Bratislav Stojković -Amyotrophic Lateral Sclerosis (ALS) -(Serbia)

Patient's Name: Bratislav Stojković
Gender: Male
Age: 48 years old
Nationality: Serbia
Diagnosis: Amyotrophic Lateral Sclerosis (ALS)

Condition upon Admission:
The patient experienced leg weakness without obvious cause 2.5 years ago, which gradually led to difficulty walking and reduced strength in both upper limbs. He also developed increased saliva production, slowed speech, unclear articulation, and easy fatigue, with a significant decrease in exercise tolerance. Occasionally, he experienced choking. He had been taking medications such as Riluzole, Amitriptyline, and Ursodeoxycholic Acid, but there had been no improvement in his condition, which continued to worsen.

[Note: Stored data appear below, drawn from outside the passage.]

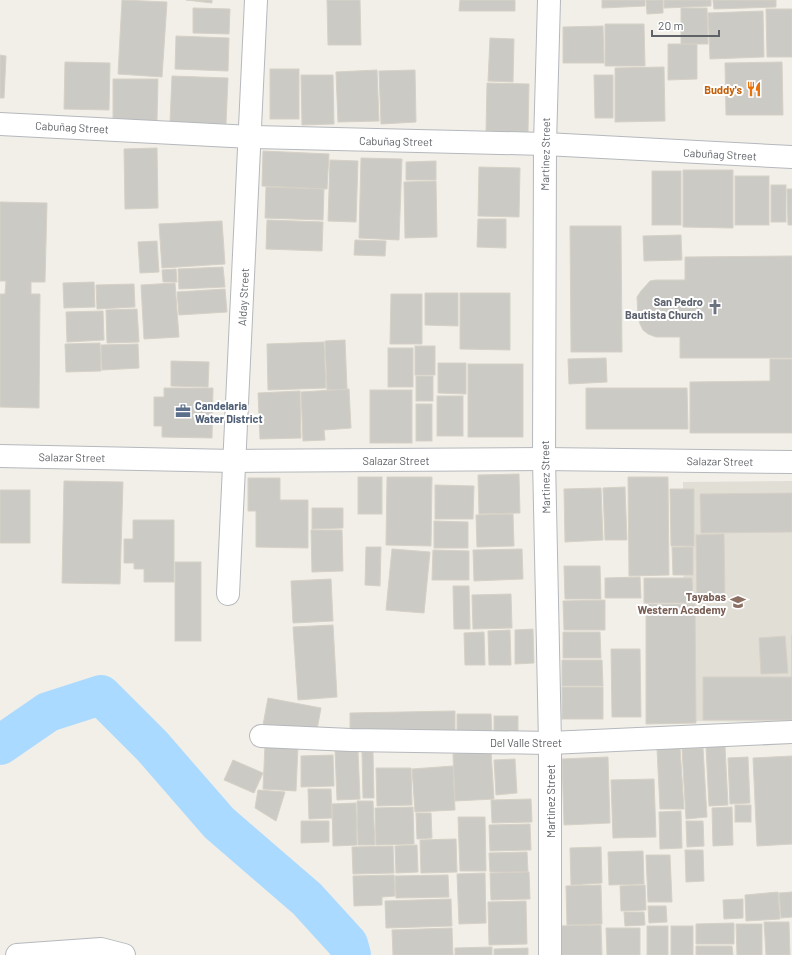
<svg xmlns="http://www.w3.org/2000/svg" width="792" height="955" font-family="Barlow,sans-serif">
<rect width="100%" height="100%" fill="#f1efe8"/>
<!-- education -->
<path fill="#e1ded6" d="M792,481V722L684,721L683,482Z"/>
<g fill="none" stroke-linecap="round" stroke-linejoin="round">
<!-- river -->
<path stroke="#aadaff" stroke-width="40" d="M0,745L48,712L101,695L152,746L219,823L307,899L348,944L351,955"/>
</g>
<!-- building -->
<g fill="#cccac5" stroke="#d6d1c6">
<path d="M122,0L167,2L162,77L118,74Z"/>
<path d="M186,0H212V3Z"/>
<path d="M327,0H360L361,45H328Z"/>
<path d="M460,0H515V11H459Z"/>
<path d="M602,0H645V6L602,8Z"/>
<path d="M646,0H663V13L647,14Z"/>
<path d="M664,0H711V6L664,8Z"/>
<path d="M713,0H776V7L714,9Z"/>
<path d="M193,8L230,9L229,34L193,33Z"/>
<path d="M681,8H707L708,44H681Z"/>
<path d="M766,9H792V57H767Z"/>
<path d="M763,11L764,57L710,59L708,13Z"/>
<path d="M605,24H644L645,66H605Z"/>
<path d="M603,26L604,63H563V27Z"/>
<path d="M176,36L229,38L228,71L175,69Z"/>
<path d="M490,38L514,39L513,82L488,81Z"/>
<path d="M668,44H697V79L668,80Z"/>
<path d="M0,55L6,56L4,98H0Z"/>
<path d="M65,62L110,63L109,110L64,109Z"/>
<path d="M782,62L783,115H726L725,63Z"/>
<path d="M664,67L665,121L615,122V68Z"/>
<rect x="270" y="69" width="29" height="50"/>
<path d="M377,70L379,121L338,122L336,72Z"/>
<path d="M415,70L416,122L381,124L379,71Z"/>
<path d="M301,75H333L334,124L302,125Z"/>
<path d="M594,75H613V118H595Z"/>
<path d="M172,76L228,78L226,124L170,122Z"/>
<path d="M113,79H158L157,121L113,120Z"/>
<path d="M487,83L529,84L528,132L486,131Z"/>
<path d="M157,148L158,208L125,209L124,149Z"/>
<path d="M263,151L329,154L327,189L262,186Z"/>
<path d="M361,158L402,159L399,240L359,238Z"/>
<path d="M330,160L358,161L356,222L328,221Z"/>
<path d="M436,161V180H406V162Z"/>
<path d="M479,167L520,168L519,217L478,216Z"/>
<path d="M683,170H733V228L683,227Z"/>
<rect x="652" y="171" width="29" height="54"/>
<rect x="735" y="176" width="34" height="49"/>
<path d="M436,181L437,237L405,238L404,182Z"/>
<rect x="771" y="185" width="15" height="37"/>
<path d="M266,187L324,189L323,220L265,218Z"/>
<path d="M787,189H792V225H788Z"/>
<path d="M0,202L47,203L45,282H31V294H40L39,408L0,407V294H5L6,281H0Z"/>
<path d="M478,219H506V248L477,247Z"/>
<path d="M267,220L323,222L322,251L266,249Z"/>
<path d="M222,221L225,264L162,268L159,224Z"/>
<path d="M570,226H621L622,352H571Z"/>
<path d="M681,235L682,260L644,261L643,236Z"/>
<path d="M355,240L386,241L385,256L354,255Z"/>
<path d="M157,241L159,272L140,273L138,242Z"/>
<path d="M792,256V358H680V337H656L648,334L643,330L640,324L638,316L637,297L641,291L650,281L656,280H685V257Z"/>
<path d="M223,267L225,287L179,289L178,269Z"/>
<path d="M176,269L177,282H163L162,270Z"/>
<path d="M94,282L95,307L64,308L63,283Z"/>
<path d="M175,283L179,337L144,339L141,285Z"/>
<path d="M134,284L135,307L97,309L96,285Z"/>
<path d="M225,289L227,312L179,315L177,292Z"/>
<path d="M425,293H458V326L425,325Z"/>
<path d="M460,293H510V350L460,349Z"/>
<path d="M391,294H422V344H390Z"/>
<path d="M137,309L139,342L107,343L106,310Z"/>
<path d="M103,311L104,340L67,342L66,312Z"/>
<path d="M345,340L347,389L327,390L325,341Z"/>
<path d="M324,342L326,388L268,390L267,344Z"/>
<path d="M100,343L101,371L66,372L65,344Z"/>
<path d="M138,344L139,368L102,370L101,345Z"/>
<rect x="415" y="346" width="20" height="29"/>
<rect x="388" y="348" width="25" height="39"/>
<path d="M606,358L607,382L569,384L568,359Z"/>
<path d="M770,359H792V433H690V382L770,381Z"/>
<path d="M171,361L209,362L208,387L171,386Z"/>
<path d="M438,363H466V394L438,393Z"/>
<rect x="468" y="364" width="55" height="73"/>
<rect x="416" y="376" width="17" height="25"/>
<path d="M164,388H213L212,438L162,437V426H154V397H164Z"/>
<path d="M586,388H687L688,429H586Z"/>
<path d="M349,389L351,428L324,430L325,440L303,441L301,392Z"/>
<rect x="370" y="390" width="42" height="53"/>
<path d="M300,391L301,438L260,439L258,393Z"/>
<rect x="437" y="396" width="26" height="40"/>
<rect x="416" y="404" width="16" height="37"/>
<path d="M519,474L520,513L479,514L478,475Z"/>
<rect x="358" y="477" width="24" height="37"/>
<path d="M387,477H432L431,546L386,545Z"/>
<path d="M628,477H668L669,575L629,576Z"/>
<path d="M248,478H280V500H308V548L256,547V511H248Z"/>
<path d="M64,481L123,482L120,584L62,583Z"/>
<path d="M435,485L474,486L473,519H435Z"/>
<path d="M625,487L627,540H605L603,488Z"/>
<path d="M601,488L603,540L565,542L564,489Z"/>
<path d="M670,489H694V546H671Z"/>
<rect x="0" y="490" width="30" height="53"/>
<path d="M792,493V532L701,533L700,494Z"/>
<path d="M312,508H343V528L312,529Z"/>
<path d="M513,514L514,546L477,547L476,515Z"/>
<path d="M133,520H174V582H144V569H134V563H124V539H133Z"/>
<path d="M434,521L468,522V548H434Z"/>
<path d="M311,530H342L343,571L312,572Z"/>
<path d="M724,534L725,601L697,602L696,535Z"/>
<path d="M366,547H381L380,586L365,585Z"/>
<path d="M672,547H693V575H673Z"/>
<path d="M392,549L430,552L424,613L386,610Z"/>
<path d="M522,549L523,579L474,581L473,550Z"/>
<path d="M433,550L469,551V580H432Z"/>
<rect x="175" y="562" width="26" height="79"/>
<path d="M564,566H600L601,599H565Z"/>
<path d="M640,577L641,598H605V578Z"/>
<path d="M644,578H692L693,603H644Z"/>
<path d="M331,579L333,621L293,623L291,581Z"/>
<path d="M453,586H469L470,629H454Z"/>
<path d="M511,594L512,628L473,629L472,595Z"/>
<path d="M605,600V630H564L563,601Z"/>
<path d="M646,604H695L696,723L646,724Z"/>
<path d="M333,625L337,697L298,700L293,627Z"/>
<path d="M533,629L534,663L515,664V630Z"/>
<path d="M510,630L511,665H489L488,631Z"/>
<path d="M484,632L485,665H465L464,633Z"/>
<path d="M563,632H600L601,658H563Z"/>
<path d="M792,635V720H703V677H792Z"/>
<path d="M785,636L788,673L761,674L759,638Z"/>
<path d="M611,649H640L641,717H612Z"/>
<path d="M562,660H602L603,686H562Z"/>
<rect x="562" y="687" width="41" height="32"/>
<path d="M268,698L321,708L316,735L263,725Z"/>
<path d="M455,711V733L350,734V713Z"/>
<path d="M457,714H491L492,735L457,736Z"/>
<rect x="494" y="716" width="24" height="24"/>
<path d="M265,745L298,747L296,791L263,789Z"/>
<path d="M725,746L728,805L709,806L706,747Z"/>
<path d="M680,748L684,809H660L657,749Z"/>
<path d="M703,748L707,817L686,819L682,749Z"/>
<path d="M358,750L360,799L337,800L335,751Z"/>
<path d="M491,751L494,799L455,801L453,754Z"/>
<path d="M362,752H373L374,798H363Z"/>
<path d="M333,755L334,786L301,787V756Z"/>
<path d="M792,756V844L757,846L753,758Z"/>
<path d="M608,757L610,823L564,825L562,759Z"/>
<path d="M748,757L750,803L730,804L728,758Z"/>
<path d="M515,759L517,793L496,795L494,760Z"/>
<path d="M233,760L263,773L254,793L224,780Z"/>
<path d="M453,766L455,810L415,812L412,769Z"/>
<path d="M376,768H411L412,805L377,806Z"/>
<path d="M654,779L656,837L613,838L611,780Z"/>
<path d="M308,789H331L332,818L309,819Z"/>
<path d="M258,790L285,792L276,821L255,808Z"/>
<path d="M531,799L532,822L492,823L491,800Z"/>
<path d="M357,801H373L375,845H358Z"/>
<path d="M356,803L357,845L333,846L332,804Z"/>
<rect x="735" y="805" width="16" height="17"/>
<path d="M413,807L414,844L376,845L375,808Z"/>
<path d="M732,807L733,845L713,846L712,808Z"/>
<path d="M681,811L682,848L660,849L659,812Z"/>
<path d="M416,813H431L432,838L417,839Z"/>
<path d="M458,817H485L486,871H460Z"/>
<path d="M301,821H329V842L301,843Z"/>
<path d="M686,821H703L704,846L687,847Z"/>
<path d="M530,824L531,850L490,851L489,825Z"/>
<path d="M456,839L457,872L421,873L420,840Z"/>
<path d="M417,845L418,872L396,873L395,846Z"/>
<path d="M393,846L394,873L353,874L352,847Z"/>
<path d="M601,847L602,883L571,885L570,848Z"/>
<path d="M685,850H703L704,881L686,882Z"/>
<path d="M643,851L644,884L609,885L608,852Z"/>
<path d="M527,852L528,872H490L489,853Z"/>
<path d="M646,855H670L672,902H648Z"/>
<path d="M529,872L530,899L491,900L490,873Z"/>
<path d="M485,873L486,923L459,924L457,874Z"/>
<path d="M394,875L395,896L382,897V905L354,906L353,876Z"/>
<path d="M448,875L449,897L396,898L395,876Z"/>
<path d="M601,885L602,924L567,925L566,886Z"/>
<path d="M645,885L646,910L621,911L620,886Z"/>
<path d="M778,892L780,919L746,921L745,895Z"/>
<path d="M792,892V917L781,918L779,893Z"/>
<path d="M451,899L452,926L386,928L385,901Z"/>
<path d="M743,899V918L724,919L723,900Z"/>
<path d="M526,901L527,944L489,945L488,902Z"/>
<path d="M648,906H666L667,922L649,923Z"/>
<path d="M624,912H644L645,925L625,926Z"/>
<path d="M764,922H789L790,955H766Z"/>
<path d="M734,923V944H696V924Z"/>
<path d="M736,924H762V955H737Z"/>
<path d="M601,925L602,955H559L558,926Z"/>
<rect x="647" y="926" width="21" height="29"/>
<rect x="671" y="926" width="22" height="29"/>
<path d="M452,928L453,955H393L392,930Z"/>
<path d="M606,928H640V955H607Z"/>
<path d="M696,946H732L733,955H696Z"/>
<path d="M492,947V955H455V948Z"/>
<path d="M528,948V955H494V949Z"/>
</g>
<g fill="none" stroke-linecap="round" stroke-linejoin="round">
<!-- minor casing -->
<g stroke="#b5b8bc" stroke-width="24">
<g id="minor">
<path d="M549,0L545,144L544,459L550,743V955"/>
<path d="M0,124L251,137L545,144L792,157"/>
<path d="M0,456L234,461L544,459L792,462"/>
<path d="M228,594L256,0"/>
<path d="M261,736L351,740L550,743L792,732"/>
<path d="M17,955L101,949L124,955"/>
</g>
</g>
<!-- minor -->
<use href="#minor" stroke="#fff" stroke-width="22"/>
</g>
<!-- icons -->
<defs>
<g id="restaurant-bare" transform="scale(1.2)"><path d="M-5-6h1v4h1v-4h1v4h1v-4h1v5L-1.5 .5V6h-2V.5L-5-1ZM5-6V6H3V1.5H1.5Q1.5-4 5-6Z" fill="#e8710a" stroke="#fff" stroke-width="2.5" paint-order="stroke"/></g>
<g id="church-bare" transform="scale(1.2)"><path d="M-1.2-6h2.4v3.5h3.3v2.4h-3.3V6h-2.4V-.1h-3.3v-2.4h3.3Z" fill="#6b7280" stroke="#fff" stroke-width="2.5" paint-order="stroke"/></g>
<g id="office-bare" transform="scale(1.2)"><path d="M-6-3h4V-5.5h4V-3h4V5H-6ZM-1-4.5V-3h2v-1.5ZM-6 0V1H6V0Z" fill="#5c6f8a" stroke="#fff" stroke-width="2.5" paint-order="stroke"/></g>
<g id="school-bare" transform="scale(1.2)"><path d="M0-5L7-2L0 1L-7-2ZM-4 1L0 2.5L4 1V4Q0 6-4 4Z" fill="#8d6e63" stroke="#fff" stroke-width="2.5" paint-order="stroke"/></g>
</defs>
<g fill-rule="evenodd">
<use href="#restaurant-bare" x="754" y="89"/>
<use href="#church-bare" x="715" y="307"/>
<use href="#office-bare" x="183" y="411"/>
<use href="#school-bare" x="738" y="602"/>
</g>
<g text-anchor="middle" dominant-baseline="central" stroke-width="4" stroke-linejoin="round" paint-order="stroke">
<!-- food labels -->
<g font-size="11" font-weight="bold" fill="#c56008" stroke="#fff" text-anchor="end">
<text x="742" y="89">Buddy's</text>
</g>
<!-- street labels -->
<g font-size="11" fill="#5f6368" stroke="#fff">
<text transform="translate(72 127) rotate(3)">Cabuñag Street</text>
<text transform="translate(396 141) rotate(1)">Cabuñag Street</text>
<text transform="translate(545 154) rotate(-89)">Martinez Street</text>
<text transform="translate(720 154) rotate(3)">Cabuñag Street</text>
<text transform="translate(243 297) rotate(-87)">Alday Street</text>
<text transform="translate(72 457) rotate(1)">Salazar Street</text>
<text x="396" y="460">Salazar Street</text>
<text transform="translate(720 461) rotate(1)">Salazar Street</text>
<text transform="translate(545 477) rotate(-91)">Martinez Street</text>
<text x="526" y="742">Del Valle Street</text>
<text transform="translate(550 801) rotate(-90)">Martinez Street</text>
</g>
<!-- worship labels -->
<g font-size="11" font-weight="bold" fill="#5b616d" stroke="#fff" text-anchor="end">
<text x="703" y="301">San Pedro<tspan x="703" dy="13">Bautista Church</tspan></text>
</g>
<!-- service labels -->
<g font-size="11" font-weight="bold" fill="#4e5e75" stroke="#fff" text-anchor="start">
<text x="195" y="405">Candelaria<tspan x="195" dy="13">Water District</tspan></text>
</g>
<!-- education labels -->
<g font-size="11" font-weight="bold" fill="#785e54" stroke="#fff" text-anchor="end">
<text x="726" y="596">Tayabas<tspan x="726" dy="13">Western Academy</tspan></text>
</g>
</g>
<!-- scale -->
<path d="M652 30v6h67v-6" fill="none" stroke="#5f6368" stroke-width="2"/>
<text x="658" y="30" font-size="12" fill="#5f6368" stroke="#ffffff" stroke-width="3" paint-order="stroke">20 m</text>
</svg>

Physical Examination upon Admission:
The patient's pulse was 78 beats per minute, respiratory rate was 22 breaths per minute, and blood oxygen saturation was 93%. There was mild cyanosis of the lips. His respiratory movement was diminished, and breath sounds in both lower lungs were slightly weakened, with no obvious dry or wet rales heard. Heart sounds were normal, with a regular rhythm, and no murmurs were detected in any of the heart valve areas. The abdomen was soft, and the liver and spleen were not enlarged upon palpation. There was no edema in both lower limbs.

Neurological Examination:
The patient was alert and in fair spirits. His articulation was unclear. He had a slight deviation of the tongue to the left, with decreased tongue muscle mobility and mild atrophy of the tongue muscles. He could puff his cheeks with strength, but his chewing ability was diminished. The elevation strength of both soft palates was reduced, and the uvula was in the midline. He had grade 3 strength in neck rotation and shoulder shrugging. His right upper limb had almost no movement, while he could move his left upper limb with difficulty. He could not grasp another person's hand with either hand. The proximal strength of the left upper limb was grade 2, with wrist flexor and extensor strength at grade 1+, grip strength at grade 1+, and interphalangeal strength at grade 1. The proximal strength of the right upper limb was grade 1+, with wrist flexor strength at grade 1, grip strength at grade 1, and interphalangeal strength at grade 1. The muscle strength in both lower limbs was grade 3-, with plantar flexor and dorsiflexor strength at grade 2. The patient could not stand independently and required significant assistance from 2 people; with assistance, he could shuffle walk 3-5 meters, with noticeable foot drop. When lying flat, he could elevate both lower limbs off the bed for 5 seconds. There was mild increased muscle tone in both lower limbs. Muscle atrophy was observed in all four limbs. The sensory function of the limbs was normal. The deep tendon reflexes in both upper limbs were diminished, the knee reflexes were active, and the Achilles reflexes were not elicited. The Babinski sign was positive bilaterally. Signs of meningeal irritation were negative.

Treatment Process:
The patient was diagnosed with "Amyotrophic Lateral Sclerosis (ALS)" upon admission. During the hospital stay, he received neural stem cell therapy to repair motor nerve damage, with mesenchymal stem cells used for neurotrophic, endocrine, and immune support. Additionally, he was treated with edaravone, riluzole, neurotrophic factors, reduced glutathione, and other medications as part of the CAST therapy, along with comprehensive rehabilitation treatment.

Post-Treatment Outcomes:
The patient's disease progression has stabilized, and significant improvements in motor function have been observed. His neck rotation and shoulder shrugging strength increases to grade 4. He demonstrates notable improvements in limb motor function and strength: the proximal strength of the left upper limb improved to grade 3; wrist flexor strength was at grade 2+, grip strength at grade 3, and interphalangeal strength at grade 2+. The proximal strength of the right upper limb is at grade 2+, with wrist flexor strength at grade 2, grip strength at grade 3-, and interphalangeal strength at grade 2. Both lower limbs exhibites strength at grade 4-, with plantar flexor and dorsiflexor strength at grade 3. The patient can perform elbow flexion movements more smoothly with the left upper limb, and the speed of internal and external rotation has noticeably increased. The right upper limb can perform slow internal and external rotations. He can grasp another person's hands with both hands and can resist gravity and some resistance. He can touch all fingers of the left hand except for the little finger, while the right hand can slowly perform finger opposition with the index and middle fingers. Due to the improvement in muscle strength, the patient's ability to stand and walk has enhanced, with a significant increase in balance ability; the need for assistance while standing has decreased considerably. With assistance, he can walk approximately 8-10 meters, and foot drop is no longer prominent.